Blockchain in Smallholder Farming: Sowing the Seeds of Growth
Chain Business Insights' new eBook by Co-founder and Research Principal, Ken Cottrill titled Blockchain in Smallholder Farming: Sowing the Seeds of Growth investigates how blockchain combined with agricultural technologies, such as precision farming could help improve productivity significantly, lift millions of smallholder farmers out of poverty and bolster the world’s food supply.
Population growth, climate change and geopolitical unrest are putting pressure on food production – a significant amount of which comes from small farms, especially in developing countries. At the same time, smallholder farmers are challenged by rampant corruption in the supply chain, and do not have access to adequate finance and insurance and hence the resources needed to improve yields. Blockchain could support new business models that help smallholders to overcome these barriers, adapt to changing climate and the resultant shift in production patterns, improve efficiency and gain access to world agricultural markets.
Driven by the substantial global business opportunity, several vendors are introducing blockchain-based innovations in smallholder farming. Blockchain in Smallholder Farming: Sowing the Seeds of Growth contains case studies about the use of the technology in growing cocoa beans in New Guinea and Indonesia as well as cotton in Haiti. The eBook references potential use cases including coffee and wheat produced in Kenya, and rice produced in Viet Nam. It also includes profiles of companies that are already engaged in proof of concept projects in this sector, including in microfinance.
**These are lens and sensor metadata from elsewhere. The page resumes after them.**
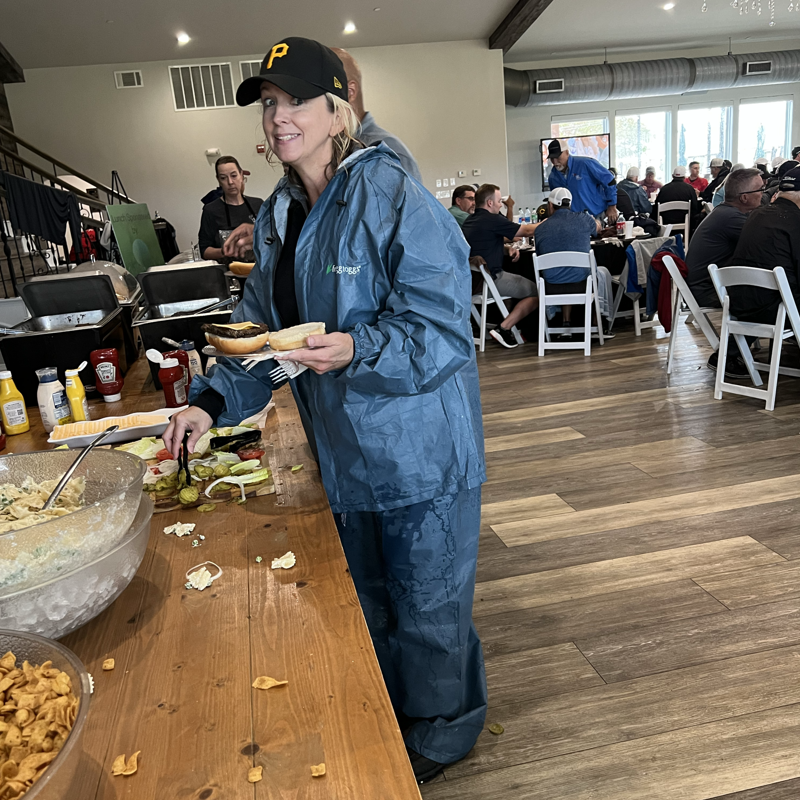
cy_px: 427
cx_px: 397
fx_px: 811
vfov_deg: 52.5
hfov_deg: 52.5
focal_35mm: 31
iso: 320
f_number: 1.5
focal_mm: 5.7
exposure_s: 1/60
Some of this work will likely come to fruition over the next year, but the widespread adoption of blockchain in smallholder farming is further away.
Blockchain in Smallholder Farming: Sowing the Seeds of Growth offers a snapshot of blockchain’s potential, and the broader implications for global agribusiness. These insights should be of interest to stakeholders across agricultural supply chains. Among them are farm organizations, food manufacturers and retailers, providers of services and farm inputs (substances for controlling crop pests and fertilizing soil), transportation and logistics companies, government agencies and NGOs.